Big TV events – the Super Bowl, the Oscars, the annual American Idol finale – aren’t just good for the networks that air them, they’re also good for the Internet.
The number of viewers who are simultaneously online is increasing every year, reports Nielsen Wire. On average, 10% of TV viewers are also visiting social networks such as Facebook or Twitter or browsing the Web during major events.
During this year’s high-rated Oscars, with almost one-third of the available TV audience tuning in to the broadcast, more than 13% of viewers were also on the Web. Comparatively, nearly 26% of TV households watched the 2009 Oscars, with 8.7% surfing the Web simultaneously.
That trend held true for the Super Bowl as well, with 47.4% of households watching the underdog New Orleans Saints beat the favored Indianapolis Colts and 14.5% hanging out on line to tweet about it. Last year, more households – 49.1% — watched the game, but fewer people, 12.8%, were online.
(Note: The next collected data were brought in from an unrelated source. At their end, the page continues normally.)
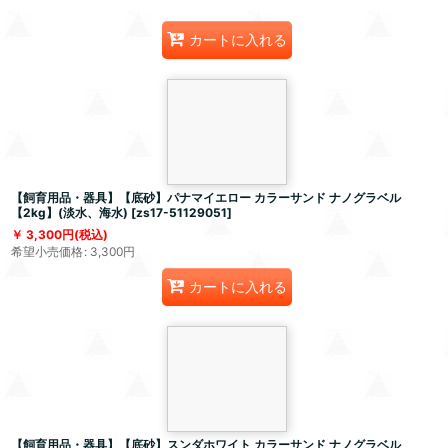
カートに入れる
【飼育用品・器具】【底砂】パナマイエロー カラーサンド ナノグラベル
【2kg】(淡水、海水)
[
zs17-51129051
]
3,300
円
(税込)
希望小売価格
:
3,300
円
カートに入れる
【飼育用品・器具】【底砂】スンダホワイト カラーサンド ナノグラベル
Lesson learned? The Internet may be fragmenting people’s time, but it only helps big-event TV. We’re social animals and we love to experience those cultural events together – hence Oscar parties and Super Bowl parties – and participating online is nothing if not one big virtual party. And no one has to deplete their wallet or mess up their kitchen to throw an online party, although I’m still a fan of the old-fashioned way of watching TV’s biggest events: lots of friends, lots of food, lots of fun.